2. Lot de fusibles et témoins de signalisation.
3. Isolateurs de rechange (s'il existe une antenne filaire à bord).
4. Réserve d'eau distillée.
5. Un pèse acide.
6. Un lot de petit outillage permettant d'assurer l'entretien courant (y compris un fer à souder thermostaté pouvant être relié à la masse et un tapis antistatique).
7. Un multimètre.
ALIMENTATION EN ENERGIE DES EMETTEURS-RECEPTEURS PORTATIFS
RADIOTELEPHONIQUES EN ONDES METRIQUES
Les émetteurs-récepteurs radiotéléphoniques en ondes métriques portatifs SMDSM doivent correspondre aux normes de fonctionnement prévues dans la résolution A.809(19) de l'OMI., à savoir :
- les émetteurs-récepteurs radiotéléphoniques portatifs SMDSM peuvent être équipés d'une batterie de piles ou d'une batterie d'accumulateurs. La durée de vie en stock des batteries de piles devrait être de 2 ans au minimum ;
- lorsque les batteries d'accumulateurs sont utilisées, des dispositions appropriées devraient être prises pour que des éléments en pleine charge soient disponibles en cas de détresse.
En conséquence :
1. Dans le cas où l'alimentation est réalisée uniquement par piles, ces portatifs SMDSM doivent être exclusivement réservés aux cas de détresse. A cette fin, ils doivent être facilement accessibles, tout en étant entreposés en un endroit accessible au personnel chargé de leur emport.
2. Ces portatifs SMDSM peuvent être utilisés à d'autres fins que celles de la détresse exclusivement dans le cas où l'alimentation est réalisée par des accumulateurs.
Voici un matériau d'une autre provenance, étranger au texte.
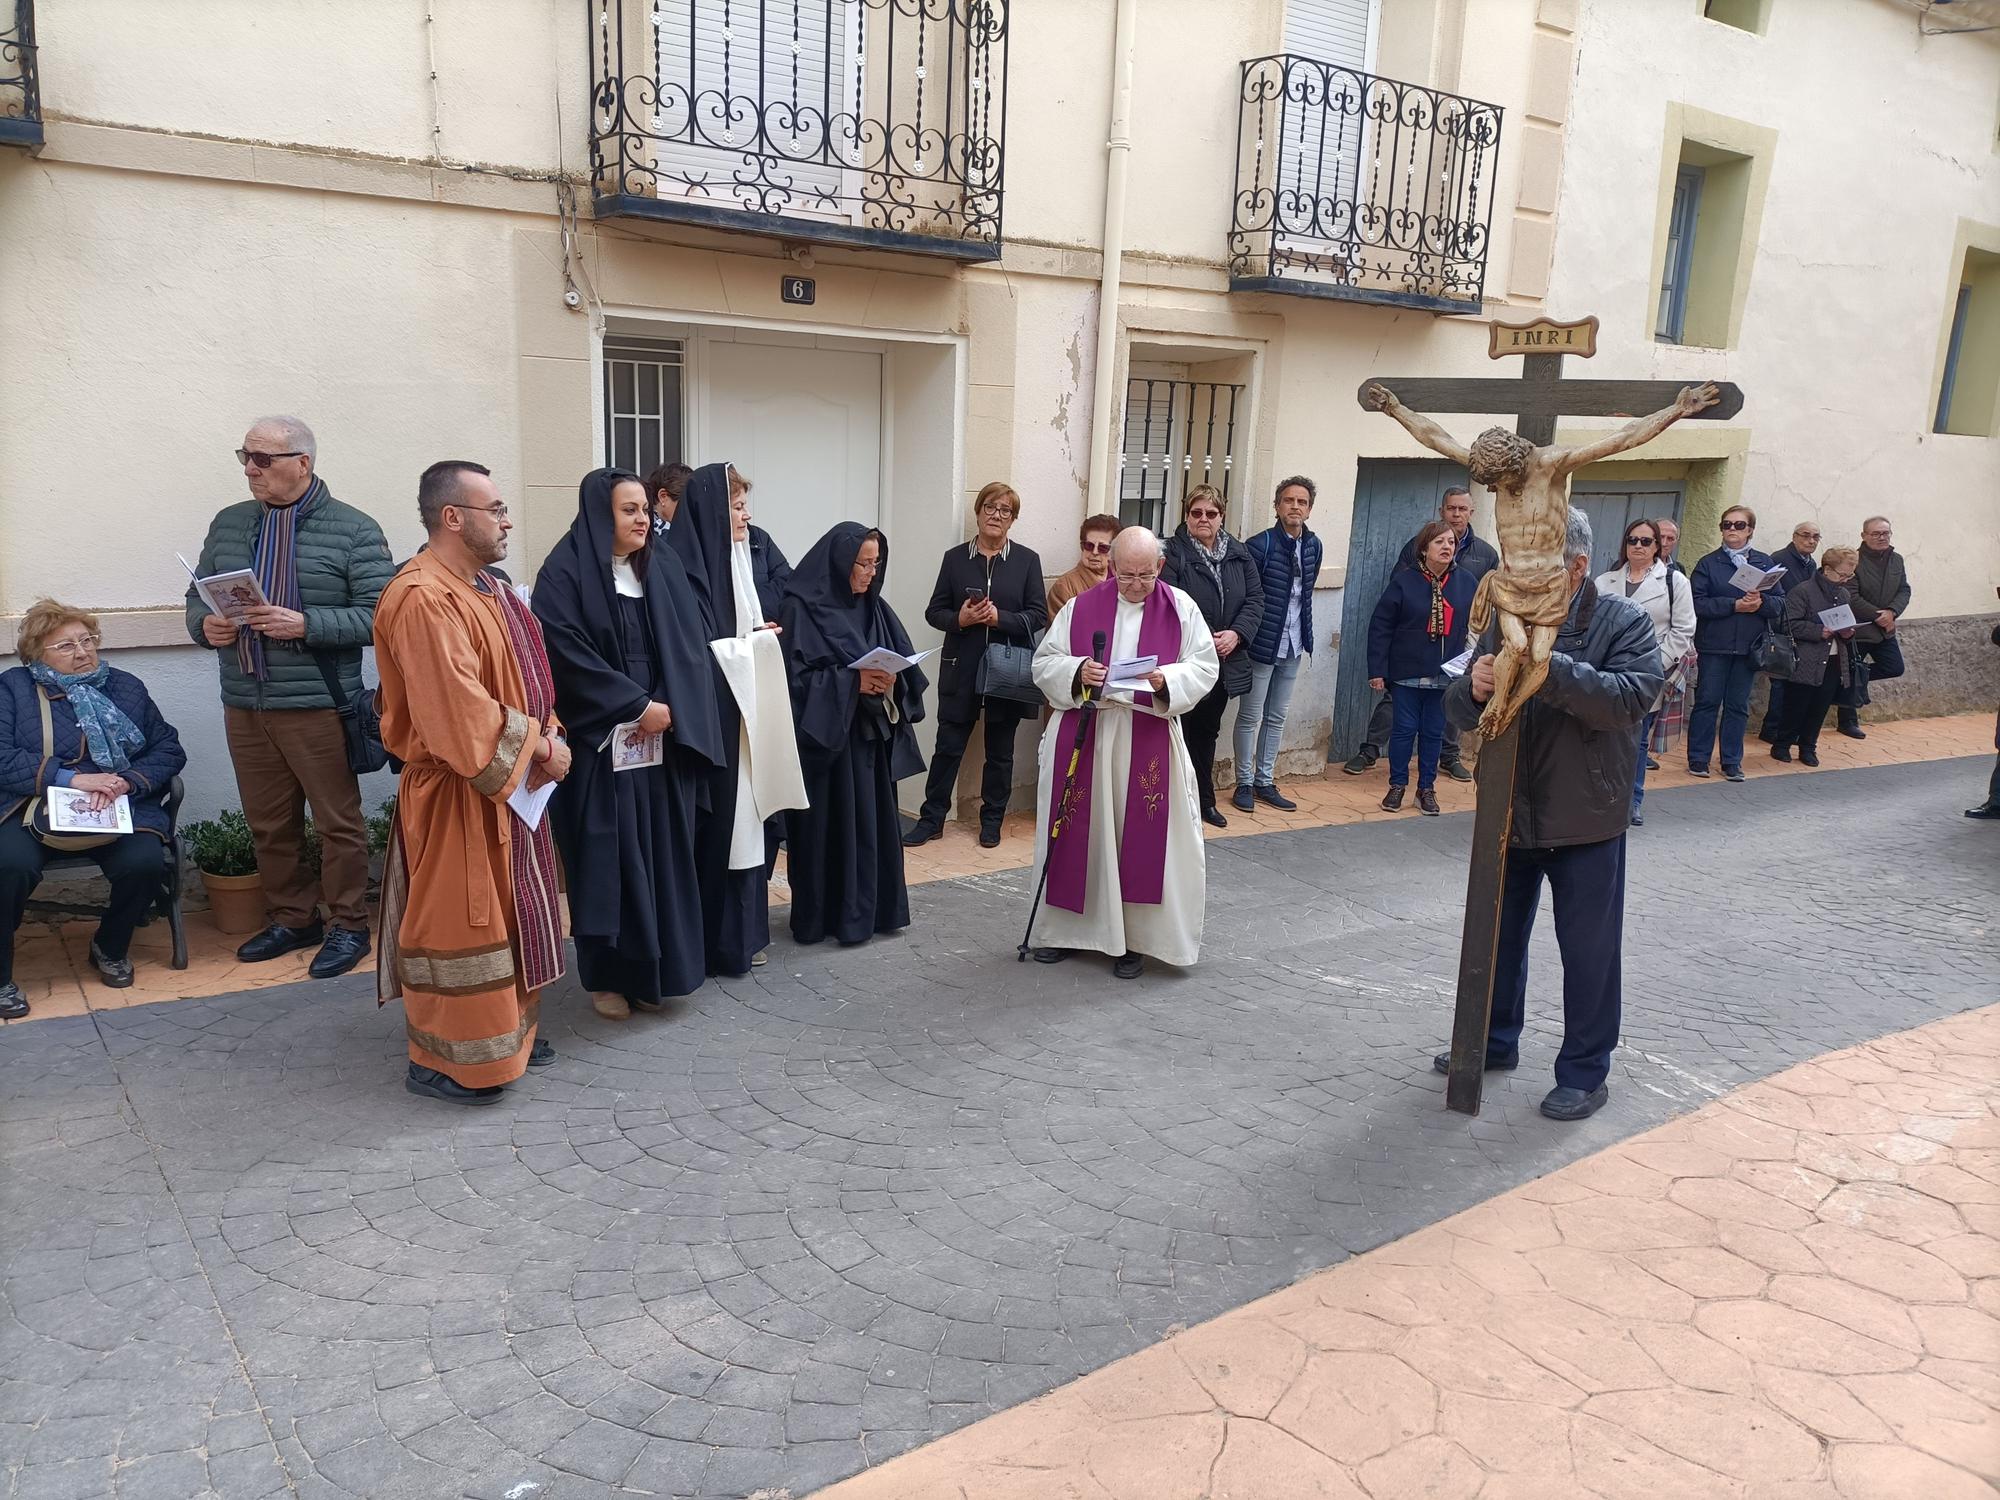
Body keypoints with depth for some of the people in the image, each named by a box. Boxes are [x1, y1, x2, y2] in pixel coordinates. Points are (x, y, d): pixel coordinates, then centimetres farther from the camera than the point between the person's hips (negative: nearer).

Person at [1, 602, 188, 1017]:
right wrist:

Toutefois, il doit être prévu dans ce cas un lot de piles (minimum une par appareil) entreposées dans les mêmes conditions que ci-dessus ou un lot d'accumulateurs maintenus en pleine charge de façon permanente.
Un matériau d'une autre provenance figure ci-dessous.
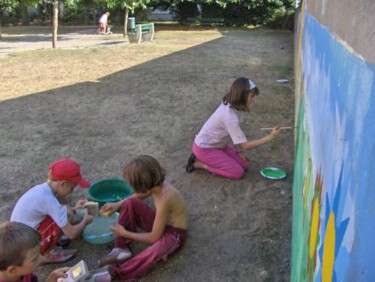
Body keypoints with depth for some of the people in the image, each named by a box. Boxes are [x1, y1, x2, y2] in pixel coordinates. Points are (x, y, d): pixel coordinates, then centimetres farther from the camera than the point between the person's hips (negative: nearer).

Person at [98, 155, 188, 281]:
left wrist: (125, 233, -16)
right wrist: (118, 204, 5)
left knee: (157, 249, -42)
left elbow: (154, 238, -27)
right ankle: (121, 249, -5)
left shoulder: (164, 199, -35)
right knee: (130, 203, -8)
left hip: (174, 234, -8)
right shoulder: (156, 184, -13)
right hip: (159, 222, 8)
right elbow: (140, 194, 14)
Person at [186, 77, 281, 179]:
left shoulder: (231, 104, -8)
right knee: (238, 172, -13)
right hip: (204, 148, -9)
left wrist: (238, 151, -3)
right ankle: (200, 163, -2)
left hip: (218, 144, 9)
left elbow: (236, 135, 4)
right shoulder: (230, 117, -33)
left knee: (244, 165, 3)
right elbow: (245, 145, -26)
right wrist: (270, 137, -25)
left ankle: (212, 160, 12)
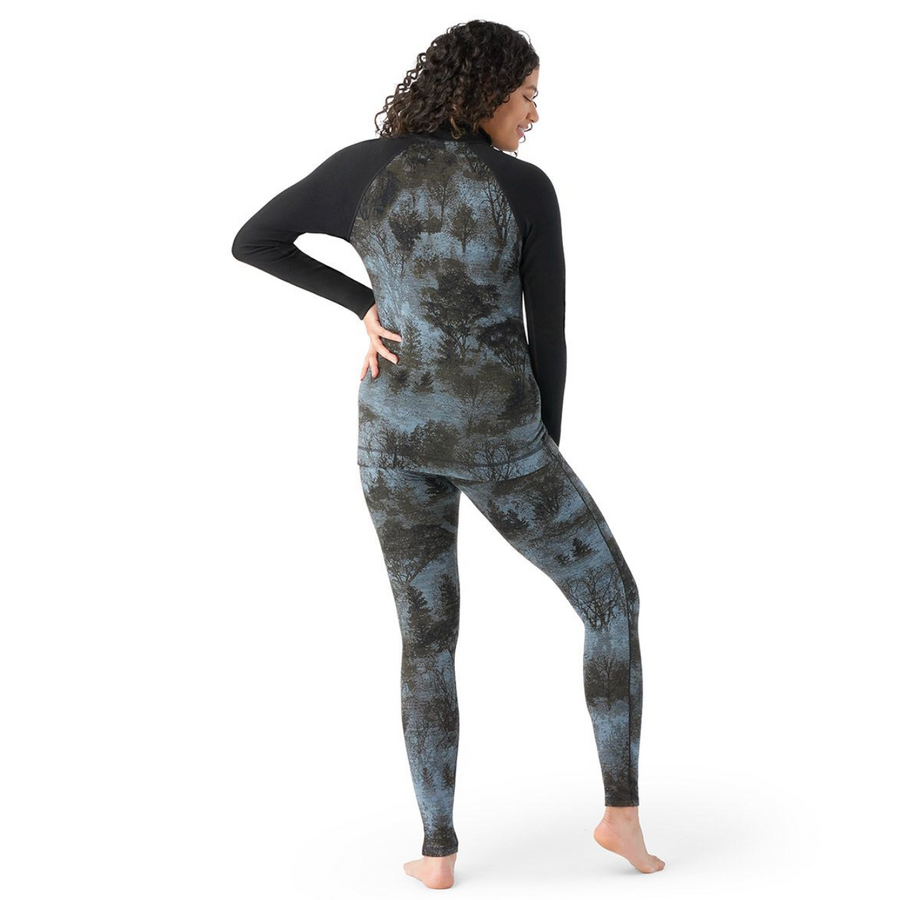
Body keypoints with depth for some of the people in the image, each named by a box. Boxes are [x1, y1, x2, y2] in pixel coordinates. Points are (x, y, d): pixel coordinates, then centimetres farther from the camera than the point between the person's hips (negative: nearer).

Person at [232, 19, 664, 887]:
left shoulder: (364, 165, 2)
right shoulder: (527, 187, -5)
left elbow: (250, 242, 7)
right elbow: (547, 337, -1)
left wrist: (360, 306, 5)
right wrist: (544, 458, 13)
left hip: (396, 432, 3)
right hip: (493, 432, -3)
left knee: (429, 639, 16)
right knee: (612, 598, 15)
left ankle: (438, 849, 14)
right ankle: (622, 808, 11)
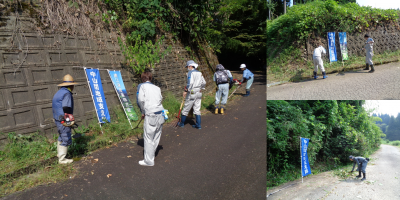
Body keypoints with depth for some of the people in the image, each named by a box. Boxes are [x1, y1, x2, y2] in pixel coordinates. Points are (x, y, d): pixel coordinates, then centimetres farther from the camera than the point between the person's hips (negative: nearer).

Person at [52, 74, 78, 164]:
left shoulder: (59, 92, 14)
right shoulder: (67, 93, -17)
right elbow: (66, 108, -25)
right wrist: (70, 119, -18)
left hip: (57, 119, 10)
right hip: (64, 121, -10)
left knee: (61, 137, 26)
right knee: (66, 139, -1)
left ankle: (59, 153, 43)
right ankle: (62, 159, 6)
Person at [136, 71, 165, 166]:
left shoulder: (142, 86, 5)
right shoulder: (157, 88, 18)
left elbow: (140, 100, -8)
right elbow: (160, 99, 6)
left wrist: (143, 112, 6)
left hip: (151, 115, -6)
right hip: (161, 113, 6)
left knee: (148, 139, 4)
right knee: (156, 137, 16)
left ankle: (149, 161, 11)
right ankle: (151, 154, 32)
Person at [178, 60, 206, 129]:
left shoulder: (190, 72, -11)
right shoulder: (199, 73, 10)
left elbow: (190, 83, -23)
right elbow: (204, 83, 12)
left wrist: (186, 90, -16)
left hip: (191, 93, -6)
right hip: (199, 93, 6)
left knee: (186, 109, 8)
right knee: (197, 110, 10)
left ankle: (182, 123, 22)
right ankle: (198, 125, 9)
Des dispositions doivent être prises dans tous les cas pour que des essais d'utilisation puissent être réalisés sans que soit affectée, à aucun moment, la disponibilité des piles ou accumulateurs en cas de détresse.
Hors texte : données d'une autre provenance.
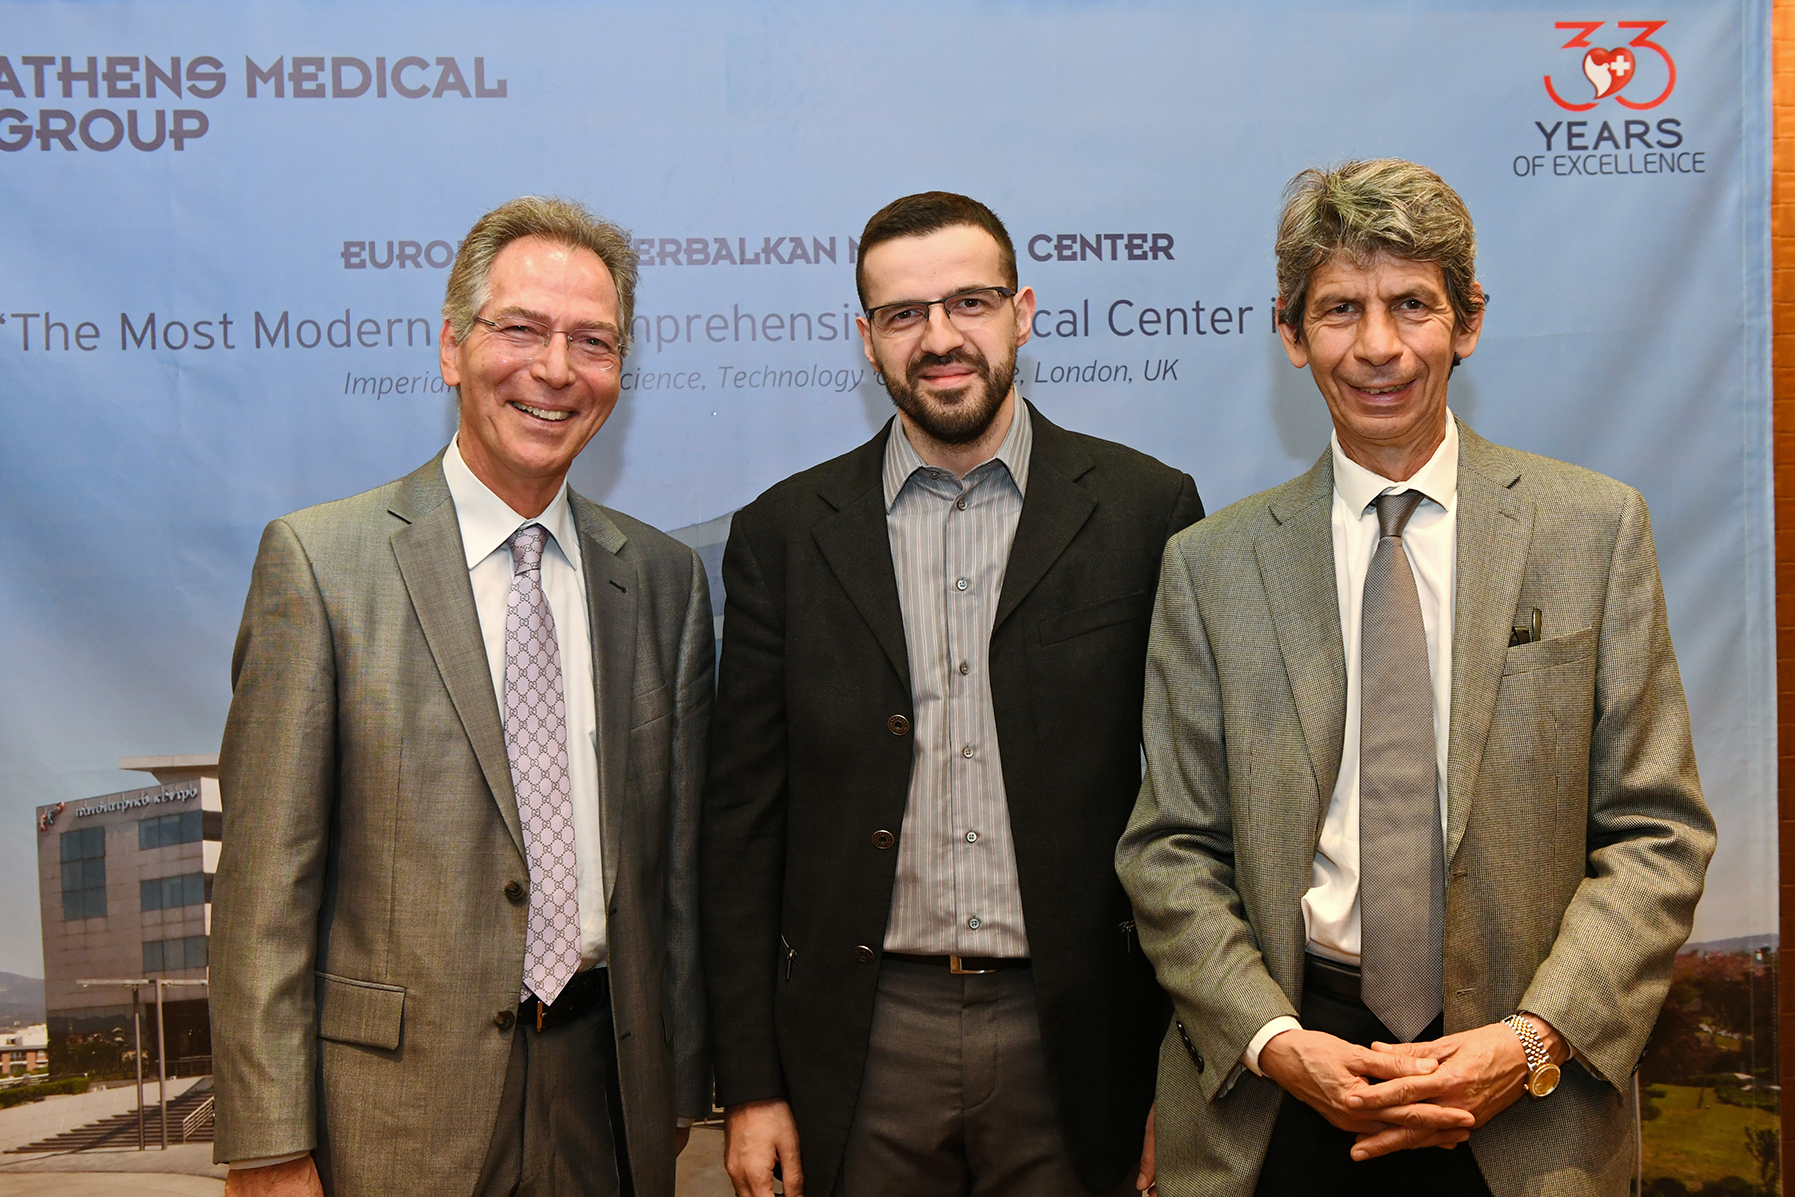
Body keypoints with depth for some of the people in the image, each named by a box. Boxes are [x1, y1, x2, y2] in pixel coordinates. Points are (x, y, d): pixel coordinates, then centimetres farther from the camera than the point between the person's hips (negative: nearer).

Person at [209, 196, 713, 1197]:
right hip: (397, 1102, -3)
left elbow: (679, 856, 8)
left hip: (608, 1096, 3)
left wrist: (679, 1091, 9)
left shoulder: (667, 578, 5)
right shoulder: (319, 560, -7)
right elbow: (267, 880, -8)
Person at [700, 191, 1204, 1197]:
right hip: (862, 1043, 1)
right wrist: (751, 1084, 1)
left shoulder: (1145, 511, 0)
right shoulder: (785, 534, 3)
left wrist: (1187, 1074, -1)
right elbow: (744, 818, 3)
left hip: (1073, 1037, 0)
Les piles prévues exclusivement pour l'utilisation en cas de détresse doivent impérativement être de couleur jaune ou orange ou recevoir un marquage significatif d'une de ces couleurs.
PERSONNEL CHARGE DES RADIOCOMMUNICATIONS
Les obligations des navires sont fixées par les tableaux ci-dessous :
1. Navires autres que ceux des départements, territoires et collectivités d'outre-mer.
|
Zone océanique |
Article 219-10 |
Navires à passagers Article 219-11 |
Article 219-12 |
|
A1 |
1 opérateur |
||
|
A2 - A3 - A4 |
2 opérateurs |
1 opérateur par quart. |
|
Zone océanique |
Article 219-14 |
Navires de charge Article 219-15 |
Article 219-16 |
|
A1 |
1 opérateur |
||
|
A2 - A3 - A4 |
2 opérateurs |
1 opérateur par quart. |
|
Zone océanique |
Article 219-18 |
Navires de pêche Article 219-19 |
Article 219-20 |
|
A1 |
1 opérateur si matériel embarqué |
||
|
A2 - A3 - A4 |
1 opérateur |
1 opérateur |
2. Navires des départements, territoires et collectivités d'outre-mer
|
Type de navire |
Sous couverture métrique |
Hors couverture métrique |
4e et 5e cat. |
|
passagers |
1 opérateur |
2 opérateurs |
1 opérateur |
|
charge |
1 opérateur |
2 opérateurs |
1 opérateur |
|
pêche |
1 opérateur |
1 opérateur |
1 opérateur si matériel embarqué |
MARQUAGE DE l'INDICATIF RADIO
1. Navires à passagers et navires de charge
L'indicatif radio doit être peint sur le dessus d'une superstructure, de telle manière qu'il puisse être visible par un avion suivant une route parallèle à celle du navire et de même sens.
Les lettres et les chiffres, de couleur rouge sur fond blanc, doivent avoir au moins 45 cm de hauteur et 6 cm de largeur de trait.
2. Navires de pêche
L'indicatif radio doit être peint sur le toit de la timonerie, quand elle existe, de telle manière qu'il puisse être visible par un avion suivant une route parallèle à celle du navire et de même sens. La couleur des lettres et des chiffres doit être noire sur fond blanc, ou blanche sur fond noir.
Pour les navires d'une longueur inférieure ou égale à 10 mètres, la taille des lettres et des chiffres est fonction de la place disponible sur le toit de la timonerie ;
Pour les navires d'une longueur supérieure à 10 mètres mais inférieure ou égale à 17 mètres, les lettres et les chiffres doivent avoir au moins 25 cm de hauteur et 4 cm de largeur de trait.
Pour les navires d'une longueur supérieure à 17 mètres, les lettres et les chiffres doivent avoir au moins 45 cm de hauteur et 6 cm de largeur de trait.